- **PAGE EXTRACT**
<<<<
The potash district in Alsace near Mulhouse was created in 1904, when potash was discovered for the first time.

The search for usable minerals and rocks in the Upper Rhine Graben using the drill core method or seismic methods has led to the discovery of large quantities of potash in the Wittelsheim Basin. Tertiary formations at the edge of mountains and also in the Upper Rhine Graben suggest gravel, gypsum, limestone and oil (in small quantities). On an area of 2,000 ha of land, at a depth of 460 to 1,000 metres, the raw material potash could be mined. A similar, but much smaller deposit was mined east of the Rhine between Buggingen and Heitersheim. The potash salt deposits in the southern Upper Rhine Graben were formed in the Tertiary period and are much younger than the potash salt deposits of the Upper Permian in northern Germany and south of the Harz Mountains. They are formed here from alternating deposits of sylvin and halite (sylvinite), magnesium salts are absent (no carnallitite or magnesium salt-containing hard salts). The extraction of potassium chloride from sylvinite was simple, but energy intensive: hot saturated aqueous sodium chloride solution dissolves potassium chloride from the ground sylvinite, but hardly any other sodium chloride. After separation from the rest of the crude salt and cooling, potassium chloride crystallizes.

Extraction in the salt mines became unprofitable in the Alsace plants at the end of the 1990s because potash salt could be mined much more cheaply in Canada. Even with transport from Canada to Alsace, extracting the salt was cheaper than mining it on site

After the mining of potash was no longer profitable, attempts were and are still being made to use the industrial wasteland for other purposes. For example, the open-air museum Écomusée d’Alsace was built on the industrial wasteland in Alsace in Ungersheim, directly at the former potash mine Mine Rodolphe. A visit to the former mines Mine Rodolphe and Joseph-Else is occasionally possible. Numerous miners’ settlements bear witness to the once large workforce. The large spoil heaps are characteristic of the landscape.
>>>>
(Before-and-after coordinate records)
<<<<
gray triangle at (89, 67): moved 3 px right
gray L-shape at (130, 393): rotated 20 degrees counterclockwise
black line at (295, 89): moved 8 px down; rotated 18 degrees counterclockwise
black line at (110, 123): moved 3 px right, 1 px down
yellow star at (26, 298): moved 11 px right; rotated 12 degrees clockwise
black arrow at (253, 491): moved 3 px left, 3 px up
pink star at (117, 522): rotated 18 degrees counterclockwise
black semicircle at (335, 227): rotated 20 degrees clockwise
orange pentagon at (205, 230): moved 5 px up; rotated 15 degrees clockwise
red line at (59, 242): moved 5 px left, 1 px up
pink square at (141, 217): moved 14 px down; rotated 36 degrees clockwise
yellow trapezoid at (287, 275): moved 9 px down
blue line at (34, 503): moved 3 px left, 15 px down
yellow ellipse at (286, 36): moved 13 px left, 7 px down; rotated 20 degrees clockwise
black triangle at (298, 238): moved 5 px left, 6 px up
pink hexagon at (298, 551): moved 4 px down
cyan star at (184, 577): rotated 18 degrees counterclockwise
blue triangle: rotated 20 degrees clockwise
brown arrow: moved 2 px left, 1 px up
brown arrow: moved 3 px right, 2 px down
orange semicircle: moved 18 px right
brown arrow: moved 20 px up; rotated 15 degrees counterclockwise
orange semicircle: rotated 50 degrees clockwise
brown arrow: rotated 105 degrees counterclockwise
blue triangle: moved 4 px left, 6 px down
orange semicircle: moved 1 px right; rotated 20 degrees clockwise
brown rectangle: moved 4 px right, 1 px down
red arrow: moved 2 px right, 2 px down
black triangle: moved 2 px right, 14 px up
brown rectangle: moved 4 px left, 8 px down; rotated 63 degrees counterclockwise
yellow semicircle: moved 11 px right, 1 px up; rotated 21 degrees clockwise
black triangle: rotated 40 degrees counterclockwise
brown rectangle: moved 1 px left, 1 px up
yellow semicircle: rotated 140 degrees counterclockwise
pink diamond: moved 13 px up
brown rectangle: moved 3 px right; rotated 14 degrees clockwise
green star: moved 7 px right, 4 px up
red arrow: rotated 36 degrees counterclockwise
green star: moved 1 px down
>>>>
- **EXERCISE OBJECTIVE**
From the text on the Alsace potash district, list every material that the Tertiary formations at the edge of mountains and in the Upper Rhine Graben are said to suggest.

- **ANSWER BOX**
Gravel, gypsum, limestone, oil (in small quantities)